My journey into creating this library began by looking for open-source projects that would help identify such information. After some research, I did find a few projects that do this. The first project is piicatcher. It allows comparing the column names of tables against regular expressions that represent common PII column names like user_name. The second project is CommonRegex which allows comparing column values against regular expression patterns like emails, IP addresses, etc.
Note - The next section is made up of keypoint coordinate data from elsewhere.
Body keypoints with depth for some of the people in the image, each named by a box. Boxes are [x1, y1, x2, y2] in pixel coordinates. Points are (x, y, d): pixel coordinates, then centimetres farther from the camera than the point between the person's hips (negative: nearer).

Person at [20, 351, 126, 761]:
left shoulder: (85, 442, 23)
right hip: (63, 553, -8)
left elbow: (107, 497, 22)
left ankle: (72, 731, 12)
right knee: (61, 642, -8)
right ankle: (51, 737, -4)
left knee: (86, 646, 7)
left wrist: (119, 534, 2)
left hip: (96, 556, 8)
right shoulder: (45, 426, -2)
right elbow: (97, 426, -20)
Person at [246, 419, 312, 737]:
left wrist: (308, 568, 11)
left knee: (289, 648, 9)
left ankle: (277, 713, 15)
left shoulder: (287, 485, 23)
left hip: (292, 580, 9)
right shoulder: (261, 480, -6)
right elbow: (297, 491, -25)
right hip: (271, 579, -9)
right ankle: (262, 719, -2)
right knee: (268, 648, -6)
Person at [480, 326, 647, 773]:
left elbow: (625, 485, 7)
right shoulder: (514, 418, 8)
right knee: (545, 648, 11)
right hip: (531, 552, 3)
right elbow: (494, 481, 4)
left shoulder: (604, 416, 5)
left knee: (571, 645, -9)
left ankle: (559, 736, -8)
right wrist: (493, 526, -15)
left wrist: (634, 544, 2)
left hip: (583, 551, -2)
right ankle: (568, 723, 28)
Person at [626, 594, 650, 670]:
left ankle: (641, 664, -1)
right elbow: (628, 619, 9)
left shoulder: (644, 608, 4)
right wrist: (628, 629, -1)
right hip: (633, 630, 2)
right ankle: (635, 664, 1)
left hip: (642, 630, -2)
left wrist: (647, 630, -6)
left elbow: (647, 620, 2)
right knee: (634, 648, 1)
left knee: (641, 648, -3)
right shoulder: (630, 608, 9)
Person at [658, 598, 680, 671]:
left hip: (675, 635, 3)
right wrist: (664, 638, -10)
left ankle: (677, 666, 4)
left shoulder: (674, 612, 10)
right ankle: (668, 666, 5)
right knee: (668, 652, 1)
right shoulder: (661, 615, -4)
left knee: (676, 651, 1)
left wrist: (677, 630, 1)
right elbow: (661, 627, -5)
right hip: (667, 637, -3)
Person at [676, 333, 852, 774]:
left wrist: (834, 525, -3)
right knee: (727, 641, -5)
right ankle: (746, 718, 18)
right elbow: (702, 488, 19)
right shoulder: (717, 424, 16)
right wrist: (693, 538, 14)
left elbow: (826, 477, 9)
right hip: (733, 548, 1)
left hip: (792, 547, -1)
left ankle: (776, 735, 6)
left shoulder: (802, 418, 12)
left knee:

detectpii combines these two libraries to allow finding column names and values that may potentially contain PII. Out of the box, the library allows scanning column names and a subset of its values for potentially PII information.

Architecure

At the heart of the library is the PiiDetectionPipeline. A pipeline consists of a Catalog, which represents the database we’d like to scan, and a number of Scanners, which perform the actual scan. The library ships with two scanners - the MetadataScanner and the DataScanner. The first compares column names of the tables in the catalog against known patterns for the ones which store PII information. The second compares the value of each column of the table by retrieving a subset of the rows and comparing them against patterns for PII. The result of the scan is a list of column names that may potentially be PII.

The design of the library is extensible and more scanners can be added. For example, a scanner to use a proprietary machine learning algorithm instead of regular expression match.

Usage

To perform a scan, we create a pipeline and pass it a catalog and a list of scanners. To inititate the scan, we call the scan method on the pipeline to get back a list of PII columns.

from detectpii.catalog import PostgresCatalog
from detectpii.pipeline import PiiDetectionPipeline
from detectpii.scanner import DataScanner, MetadataScanner

# -- Create a catalog to connect to a database / warehouse
pg_catalog = PostgresCatalog(
    host="localhost",
    user="postgres",
    password="my-secret-pw",
    database="postgres",
    port=5432,
    schema="public"
)

# -- Create a pipeline to detect PII in the tables
pipeline = PiiDetectionPipeline(
    catalog=pg_catalog,
    scanners=[
        MetadataScanner(),
        DataScanner(percentage=20, times=2,),
    ]
)

# -- Scan for PII columns.
pii_columns = pipeline.scan()

That’s it. That’s how to use the library to detect PII columns in tables.